Irena membuka kertas itu, ternyata struk tanda pembayaran atas pesanannya dan teman - temannya.


"Ahhh kenapa ervan membayar semuanya,,?" Gumam irena tak mengerti, lalu segera kembali dan bergabung lagi dengan mereka.


"Ahhh baiklah, kita harus segera pergi ke pernikahannya," kata nindi "mbak bill," memanggil pelayan kedai itu,


"Maaf mbak semua sudah di bayar," kata pelayan itu


"Hah sudah di bayar," kata nindi bingung. "ya, atas nama mbak irena,"merekapun terkejut, begitupun irena yang tak merasa membayarnya,


" Wahh kamu neraktir kita ren,,?" Tanya temannya "ahh, ya sesekali," jawab irena tersenyum dan mengerti apa maksud ervan,


"memang jumlahnya berapa ren, kita gak enak deh kalau kamu membayar semuanya," kata nindi


"ahhh gak apa kok, sesekali bolehkan," ujar irena, "ahh aku penasaran dengan harga kopinya," sambung nindi lagi, irena pun mengambil dan menyodorkan struk yang di berikab ervan, nindipun mengambil dan melihatnya karena dia merasa tak percaya.


Lagi - lagi irena dan teman - temannya di buat terkejut karena tiba - tiba kenan menunggu irena di dalam mobil dengan kaca terbuka.


"Wahh itukan kenan pernando,,"


"Iya,,wahhh ganteng banget,,"


Kata teman - temannya terpukau,


Irenapun menghampirinya,,


"Kenapa ada di sini,,?" Tanya irena,


"Masuklah, nanti biar aku hantar pergi,,!" Ujar kenan


" Okhh ya kalian duluan aja, nanti aku nyusul," teriak irena, dan segera masuk mobil.

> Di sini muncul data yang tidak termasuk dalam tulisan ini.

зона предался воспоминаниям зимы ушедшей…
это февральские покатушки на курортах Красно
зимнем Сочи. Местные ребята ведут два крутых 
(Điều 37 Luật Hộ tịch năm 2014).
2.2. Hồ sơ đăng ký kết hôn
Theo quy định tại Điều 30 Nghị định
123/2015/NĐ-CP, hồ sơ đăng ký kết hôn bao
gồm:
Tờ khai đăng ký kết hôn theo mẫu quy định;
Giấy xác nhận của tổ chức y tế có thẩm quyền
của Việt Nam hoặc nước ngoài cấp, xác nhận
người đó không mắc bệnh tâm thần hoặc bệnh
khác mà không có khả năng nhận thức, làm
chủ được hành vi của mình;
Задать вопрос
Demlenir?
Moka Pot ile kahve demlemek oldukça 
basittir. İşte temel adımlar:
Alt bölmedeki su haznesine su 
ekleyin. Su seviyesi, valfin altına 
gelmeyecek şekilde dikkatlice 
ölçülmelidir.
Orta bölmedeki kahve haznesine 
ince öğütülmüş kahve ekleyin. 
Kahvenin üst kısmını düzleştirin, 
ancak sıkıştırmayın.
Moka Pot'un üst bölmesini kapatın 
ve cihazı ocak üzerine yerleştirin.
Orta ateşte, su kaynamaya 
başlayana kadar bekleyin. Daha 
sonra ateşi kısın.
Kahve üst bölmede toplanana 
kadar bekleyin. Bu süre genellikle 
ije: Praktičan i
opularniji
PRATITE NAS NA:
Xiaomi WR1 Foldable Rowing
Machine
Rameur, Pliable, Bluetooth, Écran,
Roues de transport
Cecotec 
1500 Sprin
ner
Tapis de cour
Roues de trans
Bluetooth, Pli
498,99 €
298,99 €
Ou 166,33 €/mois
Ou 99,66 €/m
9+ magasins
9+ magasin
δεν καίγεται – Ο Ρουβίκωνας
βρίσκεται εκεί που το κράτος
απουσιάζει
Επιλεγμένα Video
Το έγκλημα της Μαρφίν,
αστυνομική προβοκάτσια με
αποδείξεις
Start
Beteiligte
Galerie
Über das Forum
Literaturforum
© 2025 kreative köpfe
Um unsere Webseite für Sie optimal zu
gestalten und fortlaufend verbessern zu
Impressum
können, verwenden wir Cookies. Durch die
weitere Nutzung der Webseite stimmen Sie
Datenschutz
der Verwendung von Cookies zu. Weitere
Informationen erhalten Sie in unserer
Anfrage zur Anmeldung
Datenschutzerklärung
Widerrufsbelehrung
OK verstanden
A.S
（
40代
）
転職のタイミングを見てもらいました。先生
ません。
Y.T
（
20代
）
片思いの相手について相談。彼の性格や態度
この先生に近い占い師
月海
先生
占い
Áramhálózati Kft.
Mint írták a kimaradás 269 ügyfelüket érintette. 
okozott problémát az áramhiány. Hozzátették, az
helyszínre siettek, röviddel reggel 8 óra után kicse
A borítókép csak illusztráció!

Kenanpun melajukan mobilnya di ikuti rama dan tegar di belakang,


Ternyata mereka pergi ke salon besar bahkan ada toko pakaiannya


,


"Turunlah,," perintah kenan, lalu mereka pun turun, irena nampak bingung, dan ikut masuk ke dalam salon besar itu


"Wahhh tuan kenan, sudah lama tidak kemari,,?" Tanya salah satu pegawainya.

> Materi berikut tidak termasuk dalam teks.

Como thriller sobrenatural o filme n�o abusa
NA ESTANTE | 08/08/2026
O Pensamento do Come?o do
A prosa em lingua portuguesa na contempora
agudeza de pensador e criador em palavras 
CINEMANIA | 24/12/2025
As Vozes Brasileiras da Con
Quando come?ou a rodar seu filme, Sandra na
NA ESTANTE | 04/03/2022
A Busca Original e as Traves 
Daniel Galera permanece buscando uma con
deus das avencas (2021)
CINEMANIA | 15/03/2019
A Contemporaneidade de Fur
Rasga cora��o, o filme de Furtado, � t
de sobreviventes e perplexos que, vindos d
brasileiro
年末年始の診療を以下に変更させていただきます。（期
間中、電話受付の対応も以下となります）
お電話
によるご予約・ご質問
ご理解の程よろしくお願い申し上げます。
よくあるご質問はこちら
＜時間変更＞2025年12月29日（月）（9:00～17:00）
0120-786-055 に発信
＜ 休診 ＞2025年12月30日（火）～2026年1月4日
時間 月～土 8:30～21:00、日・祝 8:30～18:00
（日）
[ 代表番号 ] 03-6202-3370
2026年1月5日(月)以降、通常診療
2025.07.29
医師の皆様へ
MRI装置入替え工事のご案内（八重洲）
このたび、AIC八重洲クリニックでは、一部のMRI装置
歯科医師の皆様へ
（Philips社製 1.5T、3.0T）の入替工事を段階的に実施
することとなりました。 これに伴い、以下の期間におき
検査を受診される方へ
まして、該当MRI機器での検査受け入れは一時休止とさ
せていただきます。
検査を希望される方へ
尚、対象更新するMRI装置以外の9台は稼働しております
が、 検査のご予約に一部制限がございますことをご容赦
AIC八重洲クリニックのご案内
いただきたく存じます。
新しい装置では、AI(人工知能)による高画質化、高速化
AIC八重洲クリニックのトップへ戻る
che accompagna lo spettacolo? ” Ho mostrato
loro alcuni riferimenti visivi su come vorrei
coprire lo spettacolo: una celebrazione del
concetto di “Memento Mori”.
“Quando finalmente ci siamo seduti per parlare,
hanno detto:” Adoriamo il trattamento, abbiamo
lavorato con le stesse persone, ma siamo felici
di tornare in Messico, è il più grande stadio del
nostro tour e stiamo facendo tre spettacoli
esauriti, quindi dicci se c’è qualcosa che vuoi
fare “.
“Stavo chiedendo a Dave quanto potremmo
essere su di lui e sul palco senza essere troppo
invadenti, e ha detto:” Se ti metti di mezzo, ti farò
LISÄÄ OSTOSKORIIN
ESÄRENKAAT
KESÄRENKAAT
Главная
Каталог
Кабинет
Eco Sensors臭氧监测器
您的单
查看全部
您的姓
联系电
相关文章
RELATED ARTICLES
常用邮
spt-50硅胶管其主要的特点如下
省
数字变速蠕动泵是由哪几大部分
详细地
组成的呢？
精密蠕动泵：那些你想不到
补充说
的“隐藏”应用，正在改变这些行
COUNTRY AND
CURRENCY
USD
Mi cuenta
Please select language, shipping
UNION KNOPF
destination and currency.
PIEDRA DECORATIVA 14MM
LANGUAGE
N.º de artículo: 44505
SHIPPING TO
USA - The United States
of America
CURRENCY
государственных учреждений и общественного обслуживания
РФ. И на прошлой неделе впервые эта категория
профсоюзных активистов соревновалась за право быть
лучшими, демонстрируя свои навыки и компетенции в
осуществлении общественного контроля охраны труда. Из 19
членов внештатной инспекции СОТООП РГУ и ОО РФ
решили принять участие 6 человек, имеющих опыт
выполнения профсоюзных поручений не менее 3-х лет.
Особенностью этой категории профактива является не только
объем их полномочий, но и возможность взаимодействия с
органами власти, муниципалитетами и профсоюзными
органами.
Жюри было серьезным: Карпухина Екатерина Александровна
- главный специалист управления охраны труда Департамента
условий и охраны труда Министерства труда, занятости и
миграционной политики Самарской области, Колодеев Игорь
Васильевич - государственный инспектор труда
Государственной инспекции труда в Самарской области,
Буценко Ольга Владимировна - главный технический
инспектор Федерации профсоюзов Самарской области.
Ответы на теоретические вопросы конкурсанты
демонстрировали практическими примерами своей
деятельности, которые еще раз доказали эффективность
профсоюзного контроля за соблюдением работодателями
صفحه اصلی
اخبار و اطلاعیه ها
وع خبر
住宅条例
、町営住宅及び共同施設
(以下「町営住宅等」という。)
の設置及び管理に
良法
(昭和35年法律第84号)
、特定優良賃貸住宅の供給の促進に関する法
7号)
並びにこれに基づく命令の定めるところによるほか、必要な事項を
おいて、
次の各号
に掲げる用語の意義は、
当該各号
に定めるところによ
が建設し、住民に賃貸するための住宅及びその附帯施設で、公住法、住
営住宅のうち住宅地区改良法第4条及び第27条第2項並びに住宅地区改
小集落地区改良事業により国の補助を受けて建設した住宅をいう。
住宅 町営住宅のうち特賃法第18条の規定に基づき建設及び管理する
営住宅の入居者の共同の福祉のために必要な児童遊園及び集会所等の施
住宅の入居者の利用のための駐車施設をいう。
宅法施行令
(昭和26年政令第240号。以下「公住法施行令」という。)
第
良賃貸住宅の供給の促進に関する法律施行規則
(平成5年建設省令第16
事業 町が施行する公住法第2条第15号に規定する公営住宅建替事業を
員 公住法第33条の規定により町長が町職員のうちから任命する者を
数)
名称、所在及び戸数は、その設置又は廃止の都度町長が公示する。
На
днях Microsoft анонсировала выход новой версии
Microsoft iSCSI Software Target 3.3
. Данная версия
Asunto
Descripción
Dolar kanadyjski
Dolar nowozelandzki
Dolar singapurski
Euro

"Ahh tolong dandanni dia ke pernikahan temannya,sekalian pilihkan baju semuanya deh" bisik kenan


"Okhh ok, mari sini nona," kata pegawainya lalu membawa irena untuk di dandanni,


Kring,, kring ,,kring.


"Ya halo,, ahh baiklah,," ujar kenan menjawab telpon, lalu bergegas pergi,


"Tegar,, ikut denganku,, rama kamu nanti tolong hantar irena, mm sekalian nih, tolong bayarkan, aku ada urusan sebentar.." kata kenan tergesa - gesa seraya memberikan kartu kreditnya untuk membayar biaya irena, dan memberikan kunci mobilnya pada tegar.


"Ahh baiklah tuan," ujar rama mengambil kreditnya.


Irenapun telah selesai di sulap menjadi putri,,


Mengenakan dres merah kombinasi brukat selutut Tangan 1/4, rambut terurai dengan keriting gantung yang membuatnya sangat cantik, tak lupa sepatu merahnya yang cantik.


"Wahhh cantik sekali kamu ren,," ujar rama memuji dan terpukau akan kecantikan irena,


"Tuan kenan mana,,?" Tanya irena,


"Ahh dia ada urusan,," jawab rama,


Lalu rama pun segera membayar biayanya menggunakan kartu kredit kenan.


Merekapun segera pergi ke pesta pernikahannya.